Apparently not. I started distance training about six weeks ago with no real goal in mind. Until the race cancellation and the chance to move money to a new race venue. Oh, I looked at the other events, including the cancelled race’s November, 2021 date. That’s a long way into the future for an aging person to consider. A lot of other things can go wrong in a year.

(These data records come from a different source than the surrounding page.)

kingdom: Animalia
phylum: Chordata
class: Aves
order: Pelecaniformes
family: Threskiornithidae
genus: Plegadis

I should probably be sent to a home for wacky, wayward seniors to protect me from myself at this point; a place where they could take away my plastic money, my Internet access and my running shoes. But I am intent on outrunning my pursuers at this point. Because what I’ve heard is true: the chase is half the fun.

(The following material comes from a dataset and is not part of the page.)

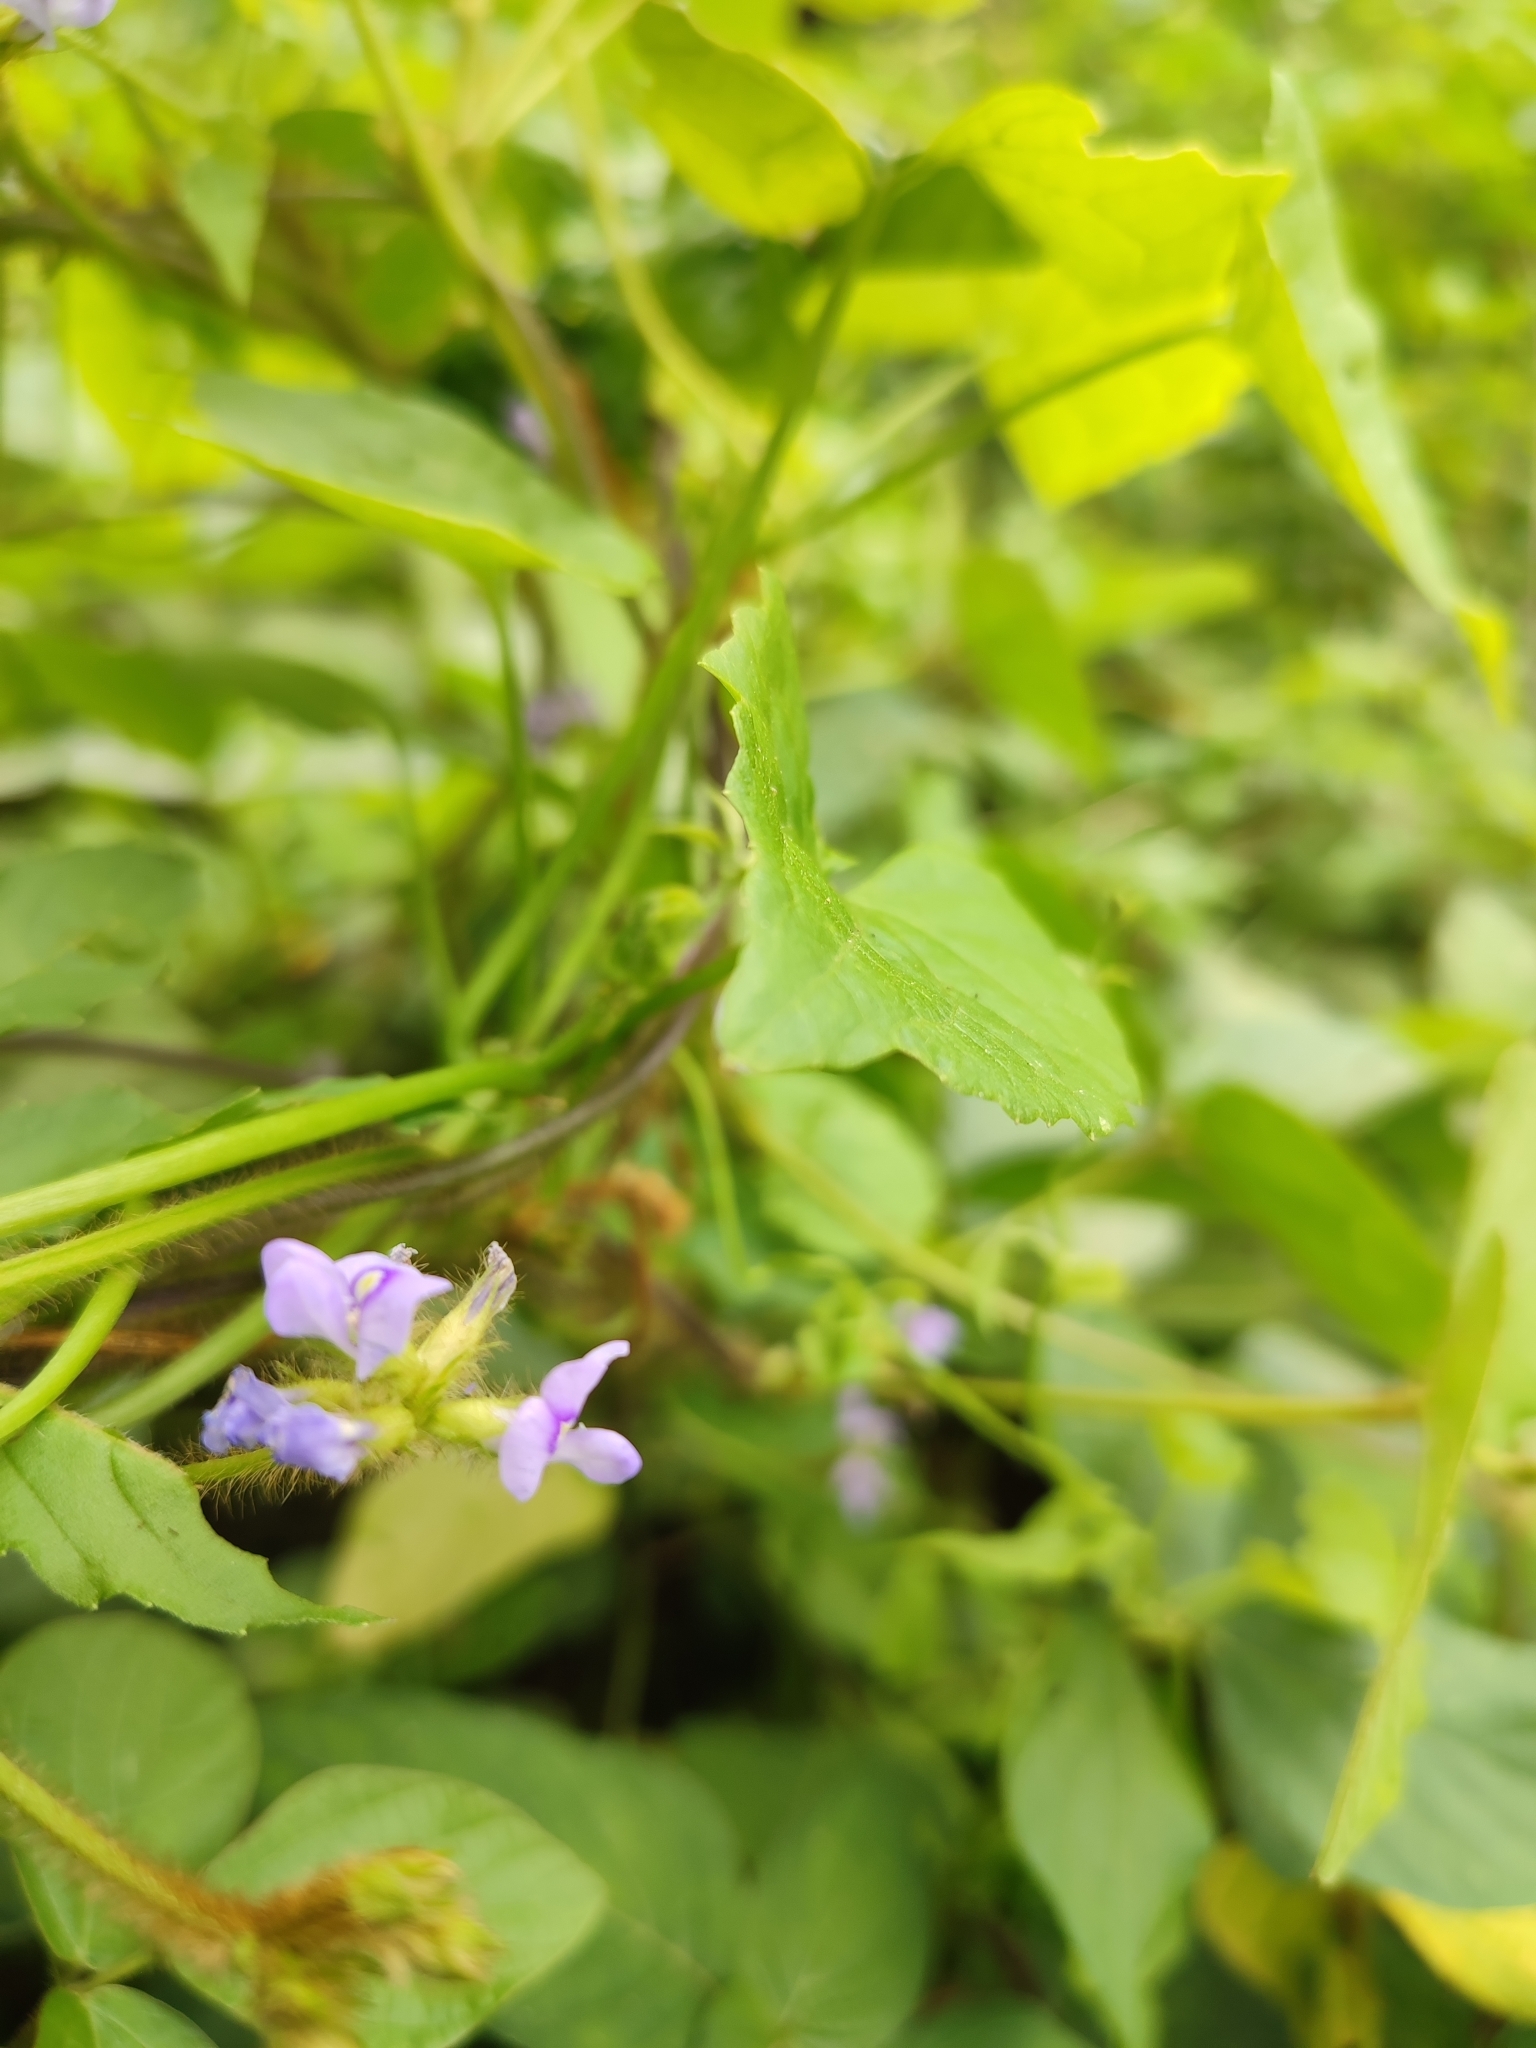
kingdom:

Say Goodbye To My Little Friend…RIP Landline

I was struck by lightning this week. No, not in the form of a great idea or mental breakthrough. I mean the literal kind. A bolt from the sky that hit my backyard and traveled into my house kind of lightning.

This kind of strike, called a side flash, blew an electrical plate off the wall, sending plastic and metal shards through my home office. It knocked out the thermostat and burned out the control panel of our generator. It produced an alarming smoke smell (aside from the burned wires, nothing caught fire).

And yes, I was sitting in front and slightly to the side of the plate when the bits came whizzing by. No time to get up and go anywhere else, or catch any of the pieces. In the end, I was still finding shards of plastic four days later, scattered under furniture.

It also permanently removed our old friend, the telephone landline, from our lives.

The phone company tech who came out was not “specialist” enough to fix the landline issue; for that matter, telecommunications companies don’t have landline repair people anymore, because few people use them now. So our old reliable, stalwart household member is gone, the fried wires hidden beneath a plain plastic wall plate (well, not plain anymore; I drew a little tombstone on it).

The phones themselves survived the flash, and will be rerouted to VOIP service next week. Cheaper, more reliable and we can easily block the scammers and pests who pretty much used our landline as a playground, calling us for everything from computer problems (for computer brands we’ve never owned) to surveys to Social Security/Medicare issues that only a credit card or bank account number can fix, lest we wind up in jail.

For the record, we like to mess with scammers and phone pests. We do the whole wide-eyed, dumb-as-a-rock routine and play along with them, pretending to turn on the computer or take out the credit card, and proceed to give them all kinds of bogus information or bumble through their instructions. It’s easy to hang up on a scammer. Pissing off one enough to hand up on you is even better.

So we lost an old friend this week, thanks to the wrath of Nature. She’s quite the mother when she wants to be, but it won’t hurt to come into the 21st century, either. I may miss those suspiciously-accented calls from “Microsoft Mike” or “Steve from Apple” about my computer virus. I hope those “techs” find work in these strange times.